» Task item: Return verbatim the lines of the entries from the line containing "First Data, Second Data" through the end of the entries, both included. Omit the pictures from your answer.

» Records to process:
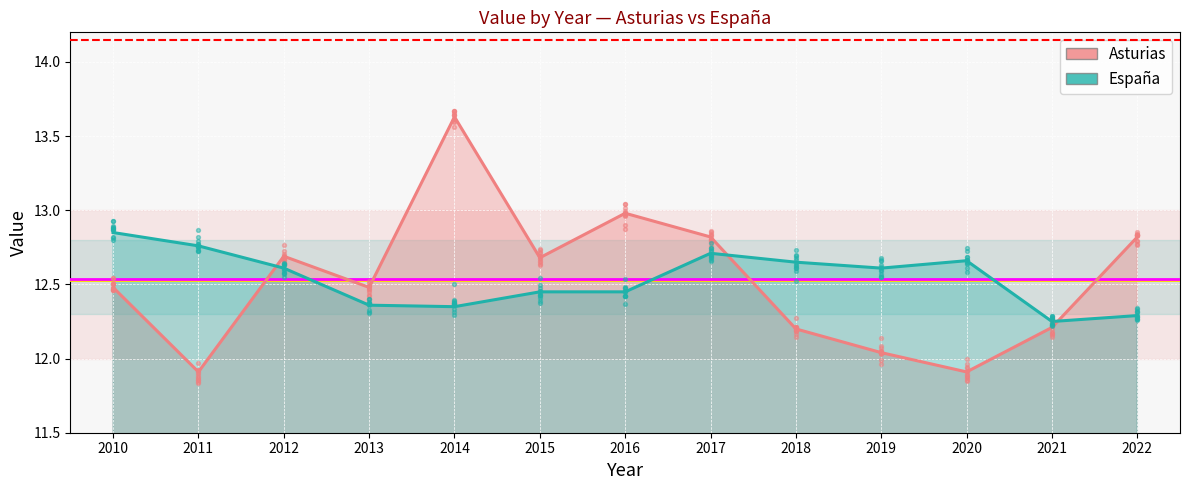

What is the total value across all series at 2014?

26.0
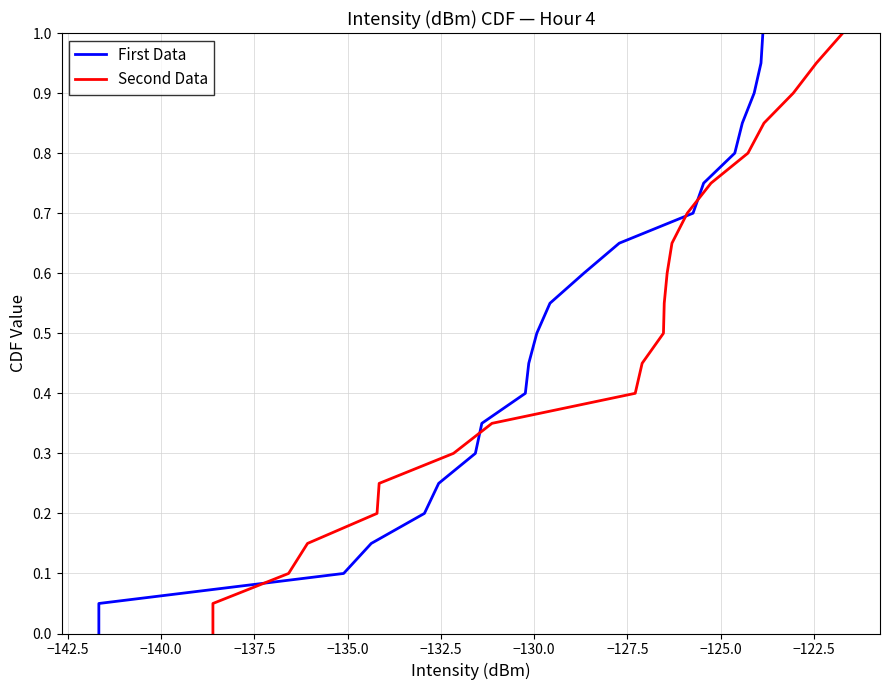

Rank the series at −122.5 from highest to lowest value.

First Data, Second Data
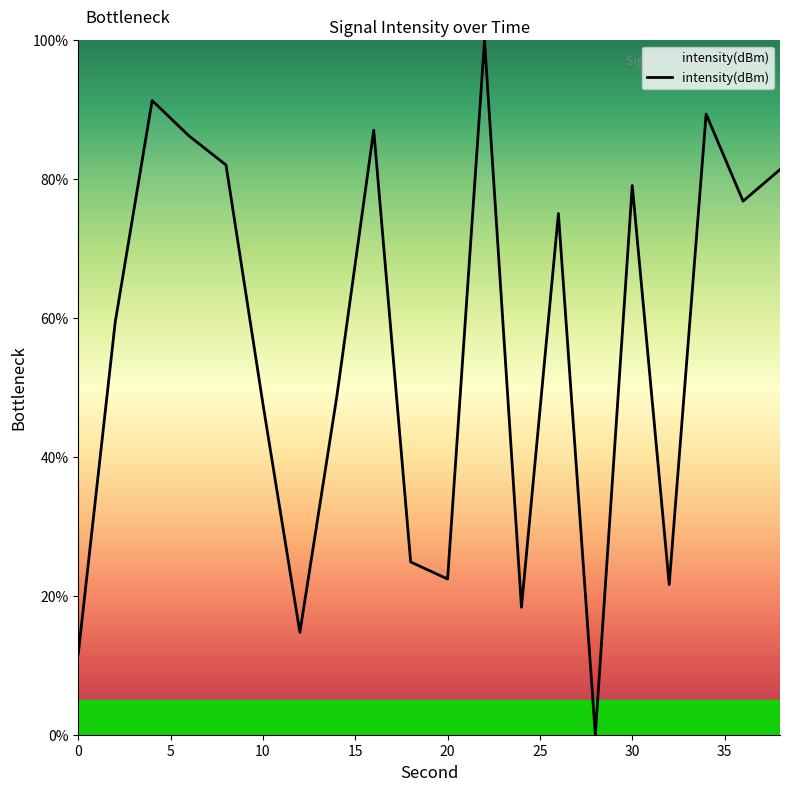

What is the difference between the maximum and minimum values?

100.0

» Response:
First Data, Second Data

What is the difference between the maximum and minimum values?

100.0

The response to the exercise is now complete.